On being a “hard marker”

I am known as being a “hard marker”, apparently.

And I am coming to terms with that, not as a perverse badge of honour, as if I get some delight over punishing students with low marks. Actually, I work hard to grade consistently, in line with the rubrics I’m given, and with some eye to consistency across other markers. It’s not certain that I’m actually a hard marker, but certain student bodies certainly perceive me to be.

Good think I’m not in the States, where mark inflation means the actual marking range is about 10-15 percentage points higher than the Australian range. Here I make most assignments as somewhere between 55 and 90. 85 is my usual benchmark for amazing. 55 is a pass. Below that I usually need to mark it as a failure and make sure it’s below 47.

But all these numbers mean nothing, in the end, which is what I’m coming to terms with. If I give a 65, or a 75, does this matter, except relative to my own grades? That is, if I awarded you a 65 on one assignment, then a 75 on the next, that should mean something – that should mean that your second assignment was better. But if I award you a 65 and someone else awards you a 75 on something else, who actually cares? You do, because you put numbers on your self-worth as a student.

Most of my marking energy (and time) goes into commenting. I genuinely want students to succeed as students, to improve, to grow, and that includes the area of academic writing. So, yes, I’ll keep on commenting on every little thing you could do to improve, and I’ll keep on marking as I do, without trying to be a student-pleaser, but rather with an eye to overall consistency.

And if that means you think I’m a “hard marker”, all the more reason for you to be diligent, work hard, and earn my respect by turning in exceptional work.

2 responses

  1. I remember at an SBL a few years ago, being shocked at a US professor saying 85 was a B. In UK and Australia that would be a good A+.

    Simultaneously doing UK and US studies earlier this year, the difference was striking, although admittedly slightly confounded by being humanities vs maths/stats.

    My UK classics courses were basically 50–60 PASS; 60–70 MERIT; 70+ DISTINCTION

    If I did everything required by an assignment, I’d get around 70. I never got more than 75 except for my Beginning Greek and ended up graduating with distinction with an average of around 71.

    That would probably shock US students!

    My US educational measurement and assessment courses are basically 60-70 D; 70-80 C; 80-90 B; 90+ A.

    If I do everything required by an assignment, I get 100. 95 would mean I made some stupid mistake. I’ve never got less than 90 (and in fact, got 100% for a course last semester and am on track to get 100% again this semester).
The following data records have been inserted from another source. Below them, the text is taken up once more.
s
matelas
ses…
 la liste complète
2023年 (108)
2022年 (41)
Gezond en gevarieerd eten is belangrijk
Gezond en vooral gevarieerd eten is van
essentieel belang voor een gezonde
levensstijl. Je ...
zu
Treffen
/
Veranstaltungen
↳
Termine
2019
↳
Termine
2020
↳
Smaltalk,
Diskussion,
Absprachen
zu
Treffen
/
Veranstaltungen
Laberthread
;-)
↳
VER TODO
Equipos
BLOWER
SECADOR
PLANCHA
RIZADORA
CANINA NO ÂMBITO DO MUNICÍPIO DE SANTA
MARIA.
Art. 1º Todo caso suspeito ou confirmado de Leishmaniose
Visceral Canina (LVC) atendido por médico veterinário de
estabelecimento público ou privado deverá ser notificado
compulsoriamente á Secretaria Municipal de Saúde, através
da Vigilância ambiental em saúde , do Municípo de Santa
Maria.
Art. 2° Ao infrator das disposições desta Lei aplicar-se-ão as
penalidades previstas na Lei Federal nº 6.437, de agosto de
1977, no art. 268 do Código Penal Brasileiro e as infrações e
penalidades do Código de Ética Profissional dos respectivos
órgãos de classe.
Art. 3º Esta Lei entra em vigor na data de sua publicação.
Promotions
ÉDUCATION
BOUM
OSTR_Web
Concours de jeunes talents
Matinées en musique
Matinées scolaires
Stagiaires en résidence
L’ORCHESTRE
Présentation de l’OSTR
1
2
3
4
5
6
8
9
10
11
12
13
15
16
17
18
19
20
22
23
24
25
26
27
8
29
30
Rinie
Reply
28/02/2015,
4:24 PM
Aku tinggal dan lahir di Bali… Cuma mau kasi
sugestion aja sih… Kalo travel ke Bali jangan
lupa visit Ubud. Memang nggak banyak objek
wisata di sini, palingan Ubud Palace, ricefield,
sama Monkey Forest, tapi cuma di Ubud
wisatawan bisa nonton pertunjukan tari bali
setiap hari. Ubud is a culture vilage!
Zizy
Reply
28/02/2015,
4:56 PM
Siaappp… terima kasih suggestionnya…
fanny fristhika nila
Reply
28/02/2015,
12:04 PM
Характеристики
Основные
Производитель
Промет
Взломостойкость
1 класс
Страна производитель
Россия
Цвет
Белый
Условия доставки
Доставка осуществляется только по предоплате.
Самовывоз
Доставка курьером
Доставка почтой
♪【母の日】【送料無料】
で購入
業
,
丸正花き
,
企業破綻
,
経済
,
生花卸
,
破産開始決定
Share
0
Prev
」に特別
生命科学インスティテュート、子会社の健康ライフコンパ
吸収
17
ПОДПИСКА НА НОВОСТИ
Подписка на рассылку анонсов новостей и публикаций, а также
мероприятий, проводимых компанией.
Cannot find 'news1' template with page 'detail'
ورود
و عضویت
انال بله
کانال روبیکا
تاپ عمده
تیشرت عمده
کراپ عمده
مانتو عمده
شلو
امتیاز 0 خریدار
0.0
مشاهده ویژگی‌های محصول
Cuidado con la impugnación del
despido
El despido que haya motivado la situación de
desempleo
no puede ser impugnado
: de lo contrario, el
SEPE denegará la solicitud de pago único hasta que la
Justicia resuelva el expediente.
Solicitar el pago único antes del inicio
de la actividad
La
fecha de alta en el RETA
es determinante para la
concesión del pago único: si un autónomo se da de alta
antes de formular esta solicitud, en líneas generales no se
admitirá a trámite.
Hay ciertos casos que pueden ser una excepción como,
    Uni in Australia when I was there was somewhere in the middle: 75-80 was an A; 80 and above was an A+.

    Now of course, this has nothing to do with grade inflation / what % of people get an A. But it comes down to your comment in your next post about discrimination. If the score for doing what is expected of you is 100, there’s no head room for extending yourself beyond just making fewer mistakes.

    I’ll end with another anecdote from my personal experience. When I first switched majors from physics to linguistics back in 1993, I was doing pretty much what I was expected to do for my assignments and was getting straight B+. One day I thought: I’m going to try to do the assignment the way I imagine an A+ student would do it. Lo and behold, I got an A+. Having that head room in assessment was what stretched me.

    • I think your experiences just serve as more anecdata for my belief that what students expect and get is largely related to a “scale of marks” they are enculturated into. In Mongolia, I had to scale all my marking upwards by about 10-15 marks, to fit in with local “marking expectations”. But, this is all just relative, there’s no objective weight to 85 or 95 or whatever.

      Which is why the two issues of (a) room to stretch, and (b) using the range, seem more important to me. (a) gives students somewhere to strive for, and (b) means that a marking range out of 100 isn’t really a marking range out of 50-75 (UK!).